* **TO DO**:
Check every line of the entries below for the word "input". Then give the number of lines that have it, with nothing added.

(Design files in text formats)

━━━━

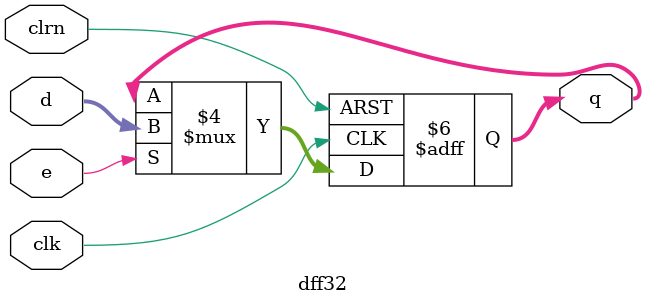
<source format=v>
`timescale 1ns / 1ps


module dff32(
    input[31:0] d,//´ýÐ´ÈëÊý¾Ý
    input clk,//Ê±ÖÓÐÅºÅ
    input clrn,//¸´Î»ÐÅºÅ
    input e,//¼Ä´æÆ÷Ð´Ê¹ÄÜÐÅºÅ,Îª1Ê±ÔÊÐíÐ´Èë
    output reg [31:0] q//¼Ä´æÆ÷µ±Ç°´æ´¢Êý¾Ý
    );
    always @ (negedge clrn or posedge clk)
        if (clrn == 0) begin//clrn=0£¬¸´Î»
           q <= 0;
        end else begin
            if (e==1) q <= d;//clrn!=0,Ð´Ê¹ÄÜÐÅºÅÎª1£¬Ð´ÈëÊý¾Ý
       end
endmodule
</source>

━━━━

* **RESPONSE**:
4